The leaves are at least three days, during which the officer is required to see a department psychologist, who must clear him or her to return to work, Van Ross said. If there was reason to think the officers committed a crime, they would not be allowed to return to full duty, she said.
The department’s homicide unit is still investigating whether any crimes occurred — either by the people in the truck or the officers.
After the homicide investigation, internal-affairs detectives will look into whether the officers observed rules for using deadly force.
Van Ross said the department believed that the shootings were justified but said the investigations were not complete. She said the department would not let the officers speak with a reporter while their own investigations were going on.
The department said it has had 14 officer-involved shootings this year; five of the incidents have resulted in six deaths.
In 2008, there were 11 officer-involved shootings, and two of the incidents resulted in two deaths. In 2007, there were 15 officer-involved shootings; six of the incidents resulted in six deaths.
It could not be determined Friday whether any of the shootings were determined to be unjustified.
OPENNESS VS. SAFETY
In Missouri and across the country, departments differ on whether to release officers’ names. Police unions typically argue against exposing their members to potential threats.
“We’d prefer that the name is not revealed if the officer hasn’t taken the time to request that his property tax records be excluded from accessibility,” said Sgt. Robert Frohne, president of the St.

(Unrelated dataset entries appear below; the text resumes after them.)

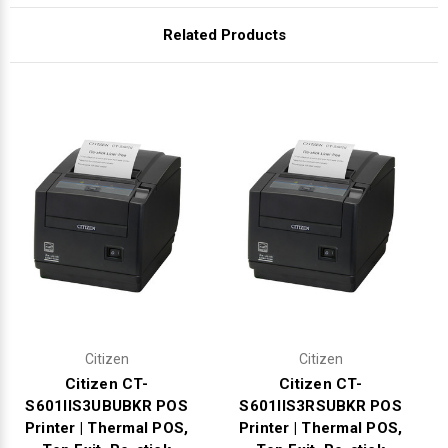
Γ
Related Products
Citizen
Citizen
Citizen CT-
Citizen CT-
S601IIS3UBUBKR POS
S601IIS3RSUBKR POS
Printer | Thermal POS,
Printer | Thermal POS,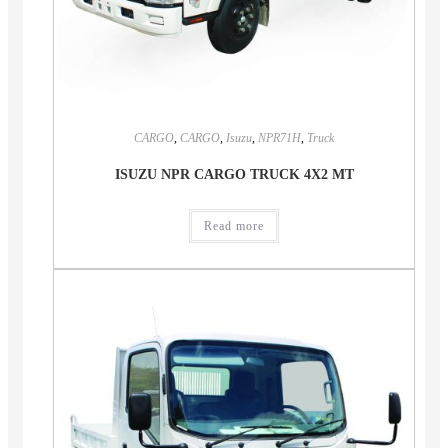
CARGO
,
CARGO
,
Isuzu
,
NPR71H
,
Truck
ISUZU NPR CARGO TRUCK 4X2 MT
Read more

Louis County Officers Association. “If you haven’t requested that that information be removed, it’s easy to find out where a copper lives.”
Tom Walsh, president of the St. Louis Police Officers Association, declined to comment.
St. Louis County police withhold an officer’s name until their investigations are finalized, said Sgt. Norman Mann, an aide to Chief Tim Fitch.
“It is an officer safety issue,” Mann said. Fitch “personally knows two situations where officers were stalked by suspects’ families after their names were released.”
Officer Darin Snapp, a spokesman for the Kansas City Police Department, said reporters there don’t typically seek the names but said they would be in incident reports, which are public records.
Some big departments, such as New York and Philadelphia police departments, keep the names under wraps.
The FBI also keeps secret the names of agents involved in shootings.
“Experience has shown that once their identities become public, the potential that they and their families will be subjected to harassment and possible retaliation substantially increases,” said Rebecca Wu, a spokeswoman for the bureau’s St. Louis field office.
Others, like Los Angeles, mandate their release.
“It’s the most serious action a public servant can take, and police officers are the only people in the country who are legally authorized to take human life,” said Samuel Walker, a criminology professor at the University of Nebraska and an expert on police accountability. “And we have a right to know who did it.”
David Klinger is a criminologist with the University of Missouri-St. Louis and a former Los Angeles police officer. As a 23-year-old officer in 1981, he shot and killed a man who was attacking another officer with a butcher knife.
Klinger’s name appeared in stories in the next day’s Times, Daily News and Herald Examiner.
He quibbles with some of the facts in one of the stories but had no problem seeing his name in print.
He said that in most cases, releasing the name is appropriate because it allows the press to track officers who could be too quick to shoot.
“What happens if Officer Klinger has shot 15 people?” he said. “How is anyone going to know that if they don’t have my name in the newspaper?”